The public health and preventive medicine program, an accredited post-graduate training program of the Royal College of Physicians and Surgeons of Canada, is taking its first steps to Indigenize its curriculum.
The effort is being led by a working group comprising University of Toronto Assistant Professors Angela Mashford-Pringle, Barry Pakes, Onye Nnorom and Professor Ross Upshur – all from the Dalla Lana School of Public Health. They are collaborating with consultant Dawn T. Maracle and resident Mary Choi.
“We hope to Indigenize or, at least, decolonize our curriculum,” says Nnorom. “This is a baby step.”
With Maracle’s guidance, residents incorporated relevant Indigenous knowledge in lectures with peers on standard public health content. The level of expertise and standards expected for the roles is significant as residents are often asked to prepare rounds for peers and faculty members across the province.
The project, which has involved nearly three years of consultations, began as a pilot last fall.

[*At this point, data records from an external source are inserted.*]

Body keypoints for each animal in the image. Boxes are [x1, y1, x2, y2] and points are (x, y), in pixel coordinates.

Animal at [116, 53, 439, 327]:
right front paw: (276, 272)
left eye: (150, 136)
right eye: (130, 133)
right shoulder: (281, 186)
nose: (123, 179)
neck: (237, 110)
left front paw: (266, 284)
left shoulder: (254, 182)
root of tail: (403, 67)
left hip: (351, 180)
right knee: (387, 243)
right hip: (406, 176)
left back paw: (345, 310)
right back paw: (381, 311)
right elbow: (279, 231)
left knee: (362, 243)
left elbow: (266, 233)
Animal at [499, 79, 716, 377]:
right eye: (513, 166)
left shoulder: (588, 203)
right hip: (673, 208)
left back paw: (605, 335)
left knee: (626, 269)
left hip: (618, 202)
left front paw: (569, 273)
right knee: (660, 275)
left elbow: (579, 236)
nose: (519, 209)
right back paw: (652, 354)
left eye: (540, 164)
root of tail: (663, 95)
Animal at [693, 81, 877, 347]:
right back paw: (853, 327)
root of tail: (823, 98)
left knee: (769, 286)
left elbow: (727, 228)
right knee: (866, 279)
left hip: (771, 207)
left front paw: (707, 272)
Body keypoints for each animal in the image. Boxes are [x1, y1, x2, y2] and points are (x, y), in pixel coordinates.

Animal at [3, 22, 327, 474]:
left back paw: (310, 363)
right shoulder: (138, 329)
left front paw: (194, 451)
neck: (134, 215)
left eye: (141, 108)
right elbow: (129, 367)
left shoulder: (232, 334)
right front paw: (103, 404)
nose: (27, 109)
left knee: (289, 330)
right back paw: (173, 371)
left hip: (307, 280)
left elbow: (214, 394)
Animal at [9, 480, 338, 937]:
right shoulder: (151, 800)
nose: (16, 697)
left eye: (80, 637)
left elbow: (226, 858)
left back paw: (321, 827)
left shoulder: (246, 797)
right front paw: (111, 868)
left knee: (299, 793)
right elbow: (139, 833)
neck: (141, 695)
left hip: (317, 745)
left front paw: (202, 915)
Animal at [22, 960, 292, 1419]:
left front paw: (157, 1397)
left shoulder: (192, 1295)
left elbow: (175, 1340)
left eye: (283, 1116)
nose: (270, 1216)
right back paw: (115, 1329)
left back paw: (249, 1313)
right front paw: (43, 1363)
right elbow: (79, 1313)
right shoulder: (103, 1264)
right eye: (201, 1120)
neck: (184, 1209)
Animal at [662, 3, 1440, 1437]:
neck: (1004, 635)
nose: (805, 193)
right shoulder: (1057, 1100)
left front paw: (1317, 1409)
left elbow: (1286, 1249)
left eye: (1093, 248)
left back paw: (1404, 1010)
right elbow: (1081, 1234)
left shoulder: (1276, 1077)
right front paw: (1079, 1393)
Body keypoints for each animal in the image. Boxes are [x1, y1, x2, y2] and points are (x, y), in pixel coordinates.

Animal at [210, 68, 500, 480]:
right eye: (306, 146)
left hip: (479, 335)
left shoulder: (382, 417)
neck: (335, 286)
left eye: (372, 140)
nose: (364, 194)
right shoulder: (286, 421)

Maracle, who is Mohawk from Tyendinaga Mohawk Territory and executive director at HOPES Indigenous Training Network (Healing Our Peoples through Education and Social Justice), and Mashford-Pringle, an Algonquin of the Timiskaming First Nation who is Indigenous health lead at the Dalla Lana School of Public Health, reviewed the curriculum and guided students throughout the pilot.

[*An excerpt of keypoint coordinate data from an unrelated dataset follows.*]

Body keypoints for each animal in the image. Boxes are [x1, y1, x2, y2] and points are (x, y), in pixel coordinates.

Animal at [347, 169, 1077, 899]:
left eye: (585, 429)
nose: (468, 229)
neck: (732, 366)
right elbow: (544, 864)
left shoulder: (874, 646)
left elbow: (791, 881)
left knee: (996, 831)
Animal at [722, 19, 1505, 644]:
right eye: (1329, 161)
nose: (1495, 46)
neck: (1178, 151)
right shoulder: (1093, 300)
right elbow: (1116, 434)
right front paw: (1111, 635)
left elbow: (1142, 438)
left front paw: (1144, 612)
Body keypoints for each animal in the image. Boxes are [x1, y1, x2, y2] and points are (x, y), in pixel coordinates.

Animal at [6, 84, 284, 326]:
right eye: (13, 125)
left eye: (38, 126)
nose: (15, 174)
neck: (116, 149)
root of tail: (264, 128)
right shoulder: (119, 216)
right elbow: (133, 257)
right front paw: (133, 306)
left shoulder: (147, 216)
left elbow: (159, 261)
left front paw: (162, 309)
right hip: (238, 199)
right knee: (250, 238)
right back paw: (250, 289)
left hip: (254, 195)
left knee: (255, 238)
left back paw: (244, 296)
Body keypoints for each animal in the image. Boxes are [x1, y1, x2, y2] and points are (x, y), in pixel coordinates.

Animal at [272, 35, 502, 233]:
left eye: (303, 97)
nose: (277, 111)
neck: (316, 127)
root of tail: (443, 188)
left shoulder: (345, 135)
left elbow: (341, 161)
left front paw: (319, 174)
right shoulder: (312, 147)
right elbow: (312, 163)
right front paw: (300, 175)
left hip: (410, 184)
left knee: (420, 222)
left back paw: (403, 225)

“We did a land acknowledgment field trip with residents last June,” says Maracle. “We talked with senior residents about positionality and going deep into land acknowledgements – how to enact them and why we do them.

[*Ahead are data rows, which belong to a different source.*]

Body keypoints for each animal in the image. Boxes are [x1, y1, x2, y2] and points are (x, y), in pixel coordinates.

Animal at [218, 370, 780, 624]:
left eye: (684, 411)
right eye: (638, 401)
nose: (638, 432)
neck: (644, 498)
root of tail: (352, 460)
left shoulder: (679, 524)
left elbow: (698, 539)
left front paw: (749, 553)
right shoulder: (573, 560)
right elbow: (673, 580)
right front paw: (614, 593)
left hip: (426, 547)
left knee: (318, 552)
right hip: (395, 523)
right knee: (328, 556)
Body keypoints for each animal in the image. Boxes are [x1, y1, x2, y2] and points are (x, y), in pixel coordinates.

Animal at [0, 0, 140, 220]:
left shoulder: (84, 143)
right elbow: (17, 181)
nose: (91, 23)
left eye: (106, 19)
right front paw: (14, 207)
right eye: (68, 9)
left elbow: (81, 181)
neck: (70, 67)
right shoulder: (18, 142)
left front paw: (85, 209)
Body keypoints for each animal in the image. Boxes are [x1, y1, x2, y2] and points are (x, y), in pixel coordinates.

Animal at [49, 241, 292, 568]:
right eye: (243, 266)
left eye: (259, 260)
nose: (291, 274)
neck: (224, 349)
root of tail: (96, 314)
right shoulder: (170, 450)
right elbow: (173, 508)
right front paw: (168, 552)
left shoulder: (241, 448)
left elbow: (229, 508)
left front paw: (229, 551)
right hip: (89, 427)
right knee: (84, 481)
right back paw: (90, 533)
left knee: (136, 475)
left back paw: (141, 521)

“Residents were so moved by the experience that they initiated leadership steps to create their own document about what actions they can take through their land acknowledgements, including partnering with Indigenous organizations and institutions about Indigenous-led solutions and ideas.”
They also created a living document about their commitments that they plan to pass on to future residents.
Indigenous knowledge should never be siloed, Maracle explains.
“Siloed topics is an old Western way to look at things – Indigenous knowledge needs to be integrated at every level,” says Maracle. “It’s so well documented that the health profession is underprepared to work with racialized populations. We’ve seen stories of them being treated poorly in the system.”
Maracle marvels at Graham Hingangaroa Smith, who, as Auckland University’s former pro vice-chancellor, included Maori content in every course in the 1990s.
“Canada is woefully behind,” says Maracle. “People were fighting for one Indigenous course in a variety of programs and that was 30 years ago. We should be far ahead of that. There are Indigenous issues to consider in public health as well as in many other topics. So, while there are absolutely inequity and population health issues, there should be Indigenous health throughout the medical curriculum.
“It is the only way to prepare the health profession to competently do their jobs.”
The courses are not easy; Mashford-Pringle says that the subject matter is uncomfortable.
“It’s feeling like you’ve got a wool sweater on, and you have a wool allergy,” she says. “You will start to understand it’s not just Indigenous Peoples, but People of Colour, ableism, sexism. You’ll start to open up that intersectionality piece and you’ll say, ‘Wait a second, I’m complicit and I didn’t know that was a problem.’”
A grant from the Temerty Faculty of Medicine supported Maracle’s efforts to offer guidance to students in the fall, but more is needed, Mashford-Pringle says. “I know there is a thirst for this knowledge, but we don’t have enough Indigenous people doing this kind of work at U of T, or more broadly,” she says.
Nnorom adds that, while the training and tool kits are useful, they remain a poor substitute for the lived experience and support from experts such as Maracle and Mashford-Pringle – and that additional support is key to truly Indigenize the curriculum.
Nnorom says her colleague at the University of Ottawa, Dr. Sarah Funnell, shares a similar point of view.
“Dr. Funnell says what we need to be aiming for is that our residents, when they graduate as public health practitioners, are trauma-informed, culturally safe and have an anti-racist lens to their practice,” says Nnorom. “So, for us, it was [figuring out] how do we weave in concepts of Indigenous knowing into the curriculum instead of it being a standalone thing like an Indigenous health lecture.”
The death of Joyce Echaquan in a Quebec hospital two years ago demonstrated how dire the situation can be for Indigenous patients seeking health care and how urgently changes are needed.
“I’m sick of hearing community members tell me how poorly they were treated in different sectors – specifically the health-care sector,” says Mashford-Pringle. “And these are public health professionals. These are going to be our future medical officers of health in public health units.”
Pakes, Nnorom and Maracle have met with other program leads in Ontario to scale up this initiative.
“If I had a magic wand, the whole thing [system] needs to be overhauled – with those in power behind us, resourcing the initiative, in alignment with the (Truth and Reconciliation Commission of Canada’s) Calls to Action. There must be truth, justice and reconciliation and most people don’t yet know what that means,” says Maracle.
“It’s going to take a long time. The Honourable Murray Sinclair said, ‘Education got us into this mess, it will get us out.’ But we have to work together.”